Problem a: Copy the passage on Yemen and Sudan from "On Recent Events" to "principled, Marxist-Leninist-Maoist position.", inclusive, substituting "nations" for "countries".

On Recent Events in Yemen and Sudan
A number of developments have taken place in the “Middle East” and surrounding areas. Specifically, American and Chinese imperialism have been involved in their geopolitics, but Russian, British, and other imperialists have also attempted to intervene in various ways there. We will be focusing on two countries for now: Yemen and Sudan. Both of these countries have been subjects of news, with the former having its conflict almost ending and the latter having a new one starting. However, most capitalist-imperialist media has ignored the role that capitalists of the imperial core are playing in these wars; we will explain what is going on in some detail from a principled, Marxist-Leninist-Maoist position.
Yemen
Yemen has been in a civil war since 2014, with the current government fighting rebels known as Ansar Allah. This is basic information that any bourgeois media could tell you, but what said bourgeois media refuses to reveal is the class composition of this civil war and, more importantly, the role of imperialists in murdering Yemenis in this proxy war of theirs. We will give the background and basic ideas of the war, and then we will explain why imperialist “peace deals”—especially those that China plans—should not be supported.
Yemen’s government is a comprador-bourgeois regime that represents American imperialist interests; it is also subject to dominance from Saudi Arabia, another comprador-bourgeois regime for the US. For many years, this regime survived simply because of the gratuitous support of the US imperialists and their Saudi running dogs; however, in 2011, Yemen faced economic difficulties and political repression as the comprador dictator, Ali Abdullah Saleh, attempted to hold onto power. Unable to tolerate this, the Yemeni people rightfully protested, but during their protest movement, the vast majority of the people followed national-bourgeois leaders like Ansar Allah or feudal ones like Al Qaeda in the Arabian Peninsula (AQAP); we can say this because the organizations they supported had bourgeois-nationalist outlooks and because they had domestic capitalists backing them. In the face of this popular resistance, Saleh resigned and handed power to his vice president, Abdrabbuh Mansur Hadi; in that transfer of power, the same class—Yemen’s comprador bourgeoisie—held onto power, simply switching the figurehead it chose to represent itself. While most of the peaceful protests quieted down until 2014, Ansar Allah and AQAP maintained armed control of certain regions in Yemen.

Task input:

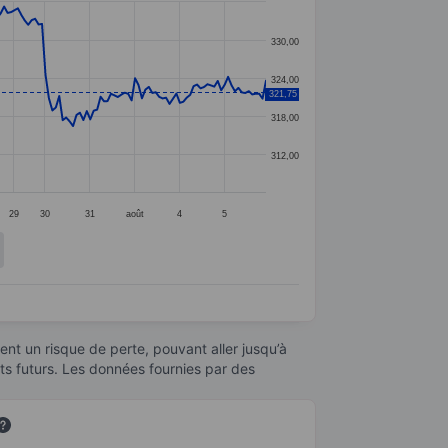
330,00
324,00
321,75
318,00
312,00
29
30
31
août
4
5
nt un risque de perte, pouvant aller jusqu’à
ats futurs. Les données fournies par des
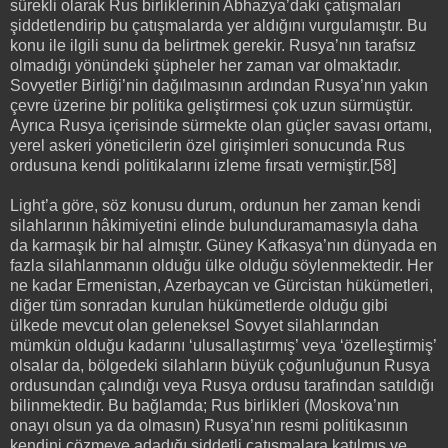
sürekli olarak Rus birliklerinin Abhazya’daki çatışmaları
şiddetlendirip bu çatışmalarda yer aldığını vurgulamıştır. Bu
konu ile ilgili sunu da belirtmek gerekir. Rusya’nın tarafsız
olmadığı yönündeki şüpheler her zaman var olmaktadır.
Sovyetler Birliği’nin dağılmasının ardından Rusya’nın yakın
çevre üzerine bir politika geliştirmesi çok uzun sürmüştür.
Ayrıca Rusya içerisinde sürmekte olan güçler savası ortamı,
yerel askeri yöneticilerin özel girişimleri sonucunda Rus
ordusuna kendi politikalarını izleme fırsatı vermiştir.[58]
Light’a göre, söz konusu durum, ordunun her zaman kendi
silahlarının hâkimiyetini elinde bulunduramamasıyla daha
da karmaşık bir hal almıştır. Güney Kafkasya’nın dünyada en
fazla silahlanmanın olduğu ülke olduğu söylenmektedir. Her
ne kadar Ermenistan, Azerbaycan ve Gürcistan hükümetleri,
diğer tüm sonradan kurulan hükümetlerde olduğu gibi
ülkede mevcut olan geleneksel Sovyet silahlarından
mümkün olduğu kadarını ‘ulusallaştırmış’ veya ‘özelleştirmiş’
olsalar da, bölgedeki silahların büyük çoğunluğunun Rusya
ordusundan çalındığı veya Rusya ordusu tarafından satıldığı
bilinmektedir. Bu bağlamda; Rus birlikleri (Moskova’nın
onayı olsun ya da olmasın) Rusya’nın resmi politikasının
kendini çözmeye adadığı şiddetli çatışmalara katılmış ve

...

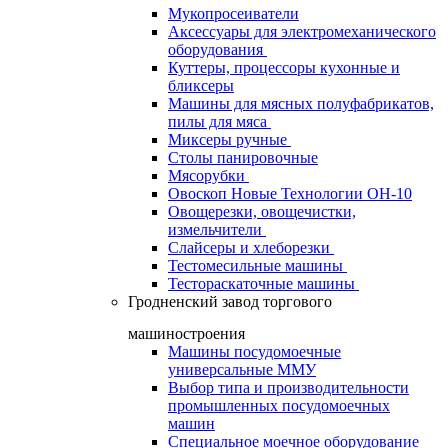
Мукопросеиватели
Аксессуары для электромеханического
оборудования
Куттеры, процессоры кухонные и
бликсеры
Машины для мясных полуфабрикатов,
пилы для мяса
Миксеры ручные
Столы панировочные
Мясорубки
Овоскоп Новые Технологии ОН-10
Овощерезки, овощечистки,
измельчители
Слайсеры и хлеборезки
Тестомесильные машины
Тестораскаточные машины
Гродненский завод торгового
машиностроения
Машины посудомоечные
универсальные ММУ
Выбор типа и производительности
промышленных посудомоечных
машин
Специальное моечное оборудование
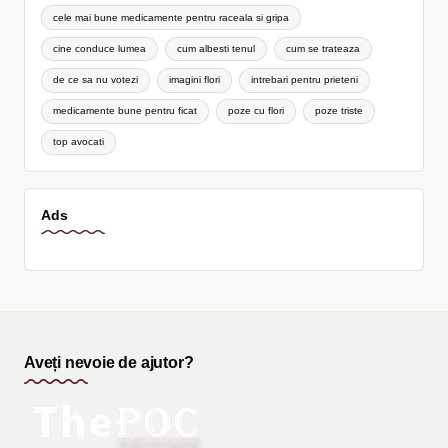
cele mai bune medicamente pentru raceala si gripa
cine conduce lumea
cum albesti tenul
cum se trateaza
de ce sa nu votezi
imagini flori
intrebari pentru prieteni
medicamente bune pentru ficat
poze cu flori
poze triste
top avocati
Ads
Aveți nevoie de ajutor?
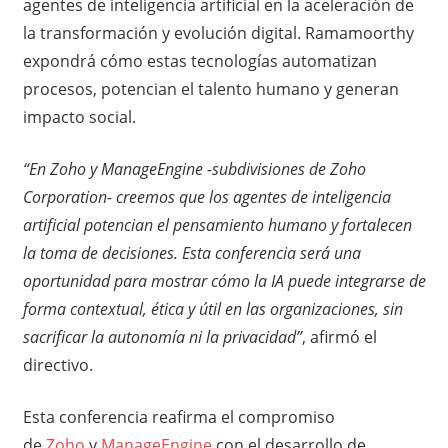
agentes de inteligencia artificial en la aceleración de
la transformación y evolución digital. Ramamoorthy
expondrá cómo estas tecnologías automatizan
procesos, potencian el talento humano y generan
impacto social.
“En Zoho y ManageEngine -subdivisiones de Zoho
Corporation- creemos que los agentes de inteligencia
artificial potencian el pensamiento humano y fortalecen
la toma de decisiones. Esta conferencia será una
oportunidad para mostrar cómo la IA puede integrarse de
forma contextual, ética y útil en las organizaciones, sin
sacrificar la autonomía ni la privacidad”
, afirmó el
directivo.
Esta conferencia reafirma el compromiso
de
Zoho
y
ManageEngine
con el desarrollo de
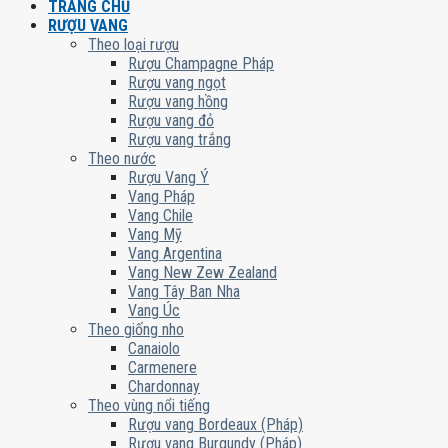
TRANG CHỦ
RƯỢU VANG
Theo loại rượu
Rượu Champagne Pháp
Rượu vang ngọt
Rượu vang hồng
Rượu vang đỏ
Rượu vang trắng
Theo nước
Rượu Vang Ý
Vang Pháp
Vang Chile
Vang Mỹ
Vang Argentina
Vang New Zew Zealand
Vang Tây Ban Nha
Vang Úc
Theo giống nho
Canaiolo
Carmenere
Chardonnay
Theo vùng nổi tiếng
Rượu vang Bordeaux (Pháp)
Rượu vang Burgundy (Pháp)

...

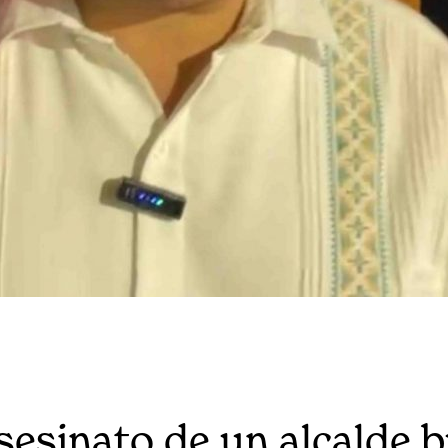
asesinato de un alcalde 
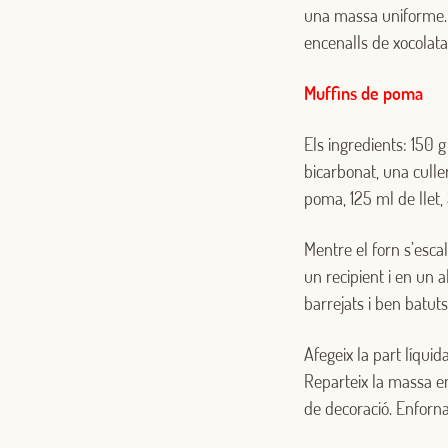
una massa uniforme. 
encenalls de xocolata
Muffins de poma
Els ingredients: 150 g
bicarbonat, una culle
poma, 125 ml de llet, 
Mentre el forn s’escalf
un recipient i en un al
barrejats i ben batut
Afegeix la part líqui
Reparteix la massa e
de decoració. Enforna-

Problem b: Put the lines of the records between the lines holding "cele mai bune" and "Aveți nevoie de ajutor?", inclusive, into a JSON list of strings, one string per line, leaving out blank lines.

Exercise answer a:
On Recent Events in Yemen and Sudan
A number of developments have taken place in the “Middle East” and surrounding areas. Specifically, American and Chinese imperialism have been involved in their geopolitics, but Russian, British, and other imperialists have also attempted to intervene in various ways there. We will be focusing on two nations for now: Yemen and Sudan. Both of these nations have been subjects of news, with the former having its conflict almost ending and the latter having a new one starting. However, most capitalist-imperialist media has ignored the role that capitalists of the imperial core are playing in these wars; we will explain what is going on in some detail from a principled, Marxist-Leninist-Maoist position.

Exercise answer b:
[
  "cele mai bune medicamente pentru raceala si gripa",
  "cine conduce lumea",
  "cum albesti tenul",
  "cum se trateaza",
  "de ce sa nu votezi",
  "imagini flori",
  "intrebari pentru prieteni",
  "medicamente bune pentru ficat",
  "poze cu flori",
  "poze triste",
  "top avocati",
  "Ads",
  "Aveți nevoie de ajutor?"
]